Household debt has doubled since 2003. American households are now $14.56 trillion in debt (still far less than the U.S. government’s whopping $28 trillion) which shakes out to around $118,000 per household, according to Visual Capitalist.
The chart below helps orient us to how the $14 trillion in American debt is divvied up. It’s clear mortgages bring down the house. It should be noted that Gen X carries a disproportionate amount of this mortgage debt (as well as credit card, student loan, and auto loan debt). Gen X ranges from around 41-55 years old and is likely in the midst of their peak earning years. Nonetheless, Millennials are quickly gaining on Gen X when it comes to the size of their mortgage debt.
A quick aside: One category of personal debt has climbed at a much faster clip than any other: student loan debt. The high school graduates of 2021 will enter a college landscape that has experienced a 550% increase in college debt holdings since 2003, the year some of these graduates were born. Over the past three decades, tuition has increased by 313%.

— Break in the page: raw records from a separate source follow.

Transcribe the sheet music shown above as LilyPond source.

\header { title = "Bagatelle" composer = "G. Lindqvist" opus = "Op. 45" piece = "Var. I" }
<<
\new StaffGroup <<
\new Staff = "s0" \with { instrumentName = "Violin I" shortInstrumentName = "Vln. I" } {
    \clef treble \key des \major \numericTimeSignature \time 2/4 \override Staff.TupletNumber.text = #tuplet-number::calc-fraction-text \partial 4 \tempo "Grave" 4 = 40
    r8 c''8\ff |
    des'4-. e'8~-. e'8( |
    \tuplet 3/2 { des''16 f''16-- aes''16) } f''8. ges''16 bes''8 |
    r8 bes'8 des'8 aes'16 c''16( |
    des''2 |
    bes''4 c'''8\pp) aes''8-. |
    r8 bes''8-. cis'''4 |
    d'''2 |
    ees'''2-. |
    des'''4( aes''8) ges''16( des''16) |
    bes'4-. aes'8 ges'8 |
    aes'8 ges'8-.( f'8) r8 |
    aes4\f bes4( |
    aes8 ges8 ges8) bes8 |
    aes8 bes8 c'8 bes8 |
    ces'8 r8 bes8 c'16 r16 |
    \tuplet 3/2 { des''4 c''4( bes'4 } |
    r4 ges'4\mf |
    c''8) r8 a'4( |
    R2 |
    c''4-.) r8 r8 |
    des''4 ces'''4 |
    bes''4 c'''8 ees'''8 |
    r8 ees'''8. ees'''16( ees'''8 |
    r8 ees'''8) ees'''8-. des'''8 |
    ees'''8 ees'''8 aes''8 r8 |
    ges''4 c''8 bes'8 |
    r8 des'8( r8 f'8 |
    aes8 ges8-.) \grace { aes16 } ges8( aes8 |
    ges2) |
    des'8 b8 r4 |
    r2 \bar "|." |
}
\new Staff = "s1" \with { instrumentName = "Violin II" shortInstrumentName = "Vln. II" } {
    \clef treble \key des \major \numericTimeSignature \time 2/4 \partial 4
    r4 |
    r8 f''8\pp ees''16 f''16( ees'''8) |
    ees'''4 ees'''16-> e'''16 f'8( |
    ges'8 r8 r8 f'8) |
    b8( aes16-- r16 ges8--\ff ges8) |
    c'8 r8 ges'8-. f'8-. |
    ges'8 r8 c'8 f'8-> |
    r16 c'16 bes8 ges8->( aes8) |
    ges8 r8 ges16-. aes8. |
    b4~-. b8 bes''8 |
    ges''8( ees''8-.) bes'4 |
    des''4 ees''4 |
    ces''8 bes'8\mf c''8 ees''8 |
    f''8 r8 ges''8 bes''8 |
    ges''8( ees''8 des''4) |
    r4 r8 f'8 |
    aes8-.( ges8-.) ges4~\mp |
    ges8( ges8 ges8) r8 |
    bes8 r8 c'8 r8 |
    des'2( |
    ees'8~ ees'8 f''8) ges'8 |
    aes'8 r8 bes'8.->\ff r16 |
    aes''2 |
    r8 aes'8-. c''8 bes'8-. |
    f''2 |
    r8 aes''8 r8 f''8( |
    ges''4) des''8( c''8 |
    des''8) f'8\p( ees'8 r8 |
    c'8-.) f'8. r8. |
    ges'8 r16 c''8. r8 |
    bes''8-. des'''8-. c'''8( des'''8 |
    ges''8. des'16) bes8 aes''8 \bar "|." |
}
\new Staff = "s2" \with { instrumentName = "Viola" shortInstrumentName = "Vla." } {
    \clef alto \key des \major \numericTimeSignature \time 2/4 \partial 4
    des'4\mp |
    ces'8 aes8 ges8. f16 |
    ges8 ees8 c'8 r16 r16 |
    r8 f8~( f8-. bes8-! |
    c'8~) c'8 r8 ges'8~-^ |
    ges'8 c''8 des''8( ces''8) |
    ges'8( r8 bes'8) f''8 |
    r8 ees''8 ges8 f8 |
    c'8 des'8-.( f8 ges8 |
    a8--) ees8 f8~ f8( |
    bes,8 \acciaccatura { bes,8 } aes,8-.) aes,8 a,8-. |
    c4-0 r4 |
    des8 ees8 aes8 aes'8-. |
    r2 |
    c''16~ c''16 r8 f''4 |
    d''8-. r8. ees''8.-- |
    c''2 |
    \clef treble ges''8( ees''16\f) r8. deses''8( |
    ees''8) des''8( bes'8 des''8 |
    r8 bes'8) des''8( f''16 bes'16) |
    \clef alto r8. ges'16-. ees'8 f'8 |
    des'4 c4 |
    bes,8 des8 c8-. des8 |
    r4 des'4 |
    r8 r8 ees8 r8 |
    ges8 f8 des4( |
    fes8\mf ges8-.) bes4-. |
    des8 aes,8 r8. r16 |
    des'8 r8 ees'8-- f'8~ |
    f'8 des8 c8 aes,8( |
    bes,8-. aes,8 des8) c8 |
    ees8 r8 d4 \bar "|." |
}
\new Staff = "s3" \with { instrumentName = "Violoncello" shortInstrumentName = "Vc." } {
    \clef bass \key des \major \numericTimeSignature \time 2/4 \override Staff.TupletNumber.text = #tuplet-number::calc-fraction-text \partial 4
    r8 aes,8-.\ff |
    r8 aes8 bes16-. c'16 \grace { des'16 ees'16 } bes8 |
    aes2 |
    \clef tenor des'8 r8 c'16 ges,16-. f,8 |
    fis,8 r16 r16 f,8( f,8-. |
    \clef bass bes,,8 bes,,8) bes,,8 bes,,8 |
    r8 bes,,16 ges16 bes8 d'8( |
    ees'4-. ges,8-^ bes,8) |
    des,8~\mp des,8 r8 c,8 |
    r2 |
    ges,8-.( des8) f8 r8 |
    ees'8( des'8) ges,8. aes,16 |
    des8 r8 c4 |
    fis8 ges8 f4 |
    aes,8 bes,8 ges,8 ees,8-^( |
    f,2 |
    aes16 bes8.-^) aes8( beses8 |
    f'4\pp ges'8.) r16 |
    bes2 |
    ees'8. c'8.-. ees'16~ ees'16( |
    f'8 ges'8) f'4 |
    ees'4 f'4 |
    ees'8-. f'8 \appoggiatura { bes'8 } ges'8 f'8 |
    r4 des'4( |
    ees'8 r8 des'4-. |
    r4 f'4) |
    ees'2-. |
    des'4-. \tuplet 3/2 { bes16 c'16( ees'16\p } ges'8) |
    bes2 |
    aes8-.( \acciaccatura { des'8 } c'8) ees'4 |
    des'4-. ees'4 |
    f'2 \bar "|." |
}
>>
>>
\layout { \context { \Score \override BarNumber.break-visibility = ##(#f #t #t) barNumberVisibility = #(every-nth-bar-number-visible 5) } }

We all know college attendance is often viewed as a given in many quarters of society. No matter if you can’t yet afford it or it’s not suited to your vocational goals; It’s simply the thing to do. The federal government has done everything it can to ratchet up the pressure for young Americans to attend. Instead of approaching the college question with a degree of good faith inquiry, many young adults have jumped headfirst, accruing an average of $30,000 of debt by graduation.
When we compare the United States to the rest of the world, our level of household debt is certainly higher than many Central and South American countries, as well as several Eastern European nations. However, when it comes to our debt-to-disposable-income ratio, we’re doing better than our Scandinavian friends, as well as the United Kingdom and Japan.
Debt oftentimes adds a degree of stress to the person who accrues it. Although the stress associated with some forms of debt, such as a mortgage, is offset by the knowledge that you are (hopefully) making an investment that will one day pay off, credit card debt, and to a lesser degree auto loan debt, don’t afford individuals with the same level of comfort.
When it comes to dealing with debt, several state lawmakers recently made an attempt to pass a bill that would actually make it harder for individuals to reduce their consumer debt. House Bill 76 would have decimated the debt settlement business. Locke’s Becki Gray and Americans for Tax Reform’s Patrick Gleason wrote, “more than 68,000 North Carolinians used debt settlement services in 2020. People are putting their lives together and getting back on their feet.” Using a debt settlement company is typically not someone’s first choice in paying down their debts, but people deserve to have it as an option if they find themselves in dire straits. House Bill 76 would have prohibited North Carolinians from using such a company. Thankfully, the the Senate doesn’t seem interested in moving it forward.
Although financial literacy should be taught more rigorously in high school as a pre-emptive move to reduce consumer debt among the next generation, I don’t foresee the tide turning in the near term. National politicians spend the American people’s money with abandon and American individuals are taking on record amounts of debt. It’s time we revisit our relationship with money in this nation, both at the governmental and personal level. Until then, we will likely see the numbers on the chart above go discouragingly higher with each passing year.